版权声明:原创作品,谢绝转载!否则将追究法律责任。

一.创建DataSet

  温馨提示:
    Dataset是具有强类型的数据集合,需要提供对应的类型信息。下面是具体案例。


scala> case class Person(name: String, age: Long)            #创建一个样例类
defined class Person

scala> val caseClassDS = Seq(Person("YinZhengjie", 18)).toDS()    #创建DataSet
caseClassDS: org.apache.spark.sql.Dataset[Person] = [name: string, age: bigint]

scala> caseClassDS.show                            #不难发现DataSet的方法和DataFrame的方法使用上很相似。
+-----------+---+
|       name|age|
+-----------+---+
|YinZhengjie| 18|
+-----------+---+


scala> caseClassDS.createTempView("person")

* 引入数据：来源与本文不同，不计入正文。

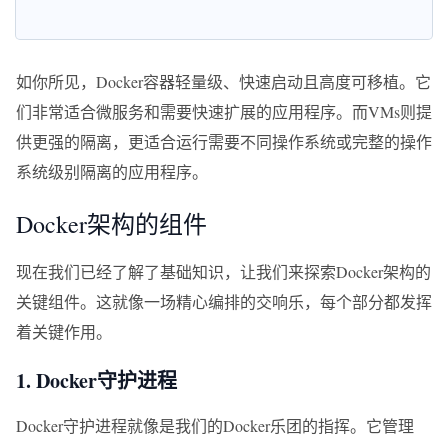
如你所见，Docker容器轻量级、快速启动且高度可移植。它
们非常适合微服务和需要快速扩展的应用程序。而VMs则提
供更强的隔离，更适合运行需要不同操作系统或完整的操作
系统级别隔离的应用程序。
Docker架构的组件
现在我们已经了解了基础知识，让我们来探索Docker架构的
关键组件。这就像一场精心编排的交响乐，每个部分都发挥
着关键作用。
1. Docker守护进程
Docker守护进程就像是我们的Docker乐团的指挥。它管理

scala> spark.sql("select * from person").show
+-----------+---+
|       name|age|
+-----------+---+
|YinZhengjie| 18|
+-----------+---+


scala> 

二.RDD转换为DataSet

scala> case class Person(name: String, age: Long)            #创建一个样例类
defined class Person

scala> val listRDD = sc.makeRDD(List(("YinZhengjie",18),("Jason Yin",20),("Danny",28)))      #创建一个RDD
listRDD: org.apache.spark.rdd.RDD[(Int, String, Int)] = ParallelCollectionRDD[84] at makeRDD at <console>:27

scala> val mapRDD = listRDD.map( t => { Person( t._1,t._2) })    #使用map算子将listRDD各元素转换成Person对象
mapRDD: org.apache.spark.rdd.RDD[Person] = MapPartitionsRDD[102] at map at <console>:30

scala> val ds = mapRDD.toDS                        #将rdd转换为DataSet
ds: org.apache.spark.sql.Dataset[Person] = [name: string, age: bigint]

scala> ds.show
+-----------+---+
|       name|age|
+-----------+---+
|YinZhengjie| 18|
|  Jason Yin| 20|
|      Danny| 28|
+-----------+---+


scala> 

三.DataSet转换为RDD

scala> ds.show      #查看DataSet数据
+-----------+---+
|       name|age|
+-----------+---+
|YinZhengjie| 18|
|  Jason Yin| 20|
|      Danny| 28|
+-----------+---+


scala> ds
res6: org.apache.spark.sql.Dataset[Person] = [name: string, age: bigint]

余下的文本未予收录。